::: Provided data
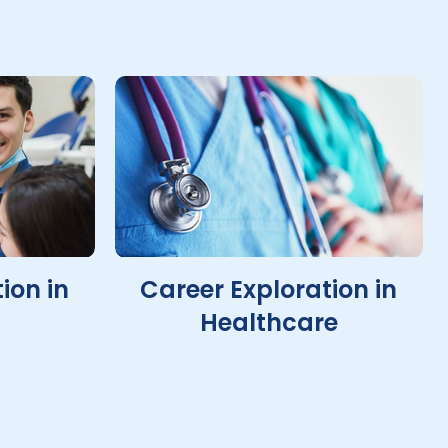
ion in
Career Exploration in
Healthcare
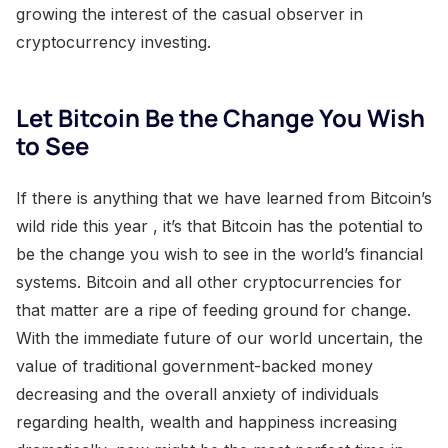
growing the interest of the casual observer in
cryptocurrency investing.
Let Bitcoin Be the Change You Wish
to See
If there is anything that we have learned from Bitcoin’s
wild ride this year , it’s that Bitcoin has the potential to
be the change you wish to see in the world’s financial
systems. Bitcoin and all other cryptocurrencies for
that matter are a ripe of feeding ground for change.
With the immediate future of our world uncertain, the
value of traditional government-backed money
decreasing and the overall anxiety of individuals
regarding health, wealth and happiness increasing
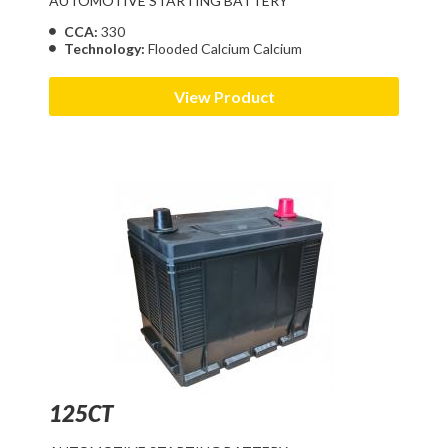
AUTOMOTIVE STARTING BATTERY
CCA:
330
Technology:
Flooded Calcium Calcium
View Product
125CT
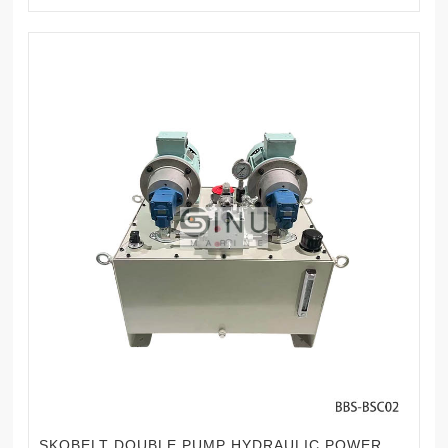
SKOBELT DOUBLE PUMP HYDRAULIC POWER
::::::
Write all the lines above out again exactly, minus the images.

* _Worked solution_:
ion in
Career Exploration in
Healthcare
growing the interest of the casual observer in
cryptocurrency investing.
Let Bitcoin Be the Change You Wish
to See
If there is anything that we have learned from Bitcoin’s
wild ride this year , it’s that Bitcoin has the potential to
be the change you wish to see in the world’s financial
systems. Bitcoin and all other cryptocurrencies for
that matter are a ripe of feeding ground for change.
With the immediate future of our world uncertain, the
value of traditional government-backed money
decreasing and the overall anxiety of individuals
regarding health, wealth and happiness increasing
AUTOMOTIVE STARTING BATTERY
CCA:
330
Technology:
Flooded Calcium Calcium
View Product
125CT
SKOBELT DOUBLE PUMP HYDRAULIC POWER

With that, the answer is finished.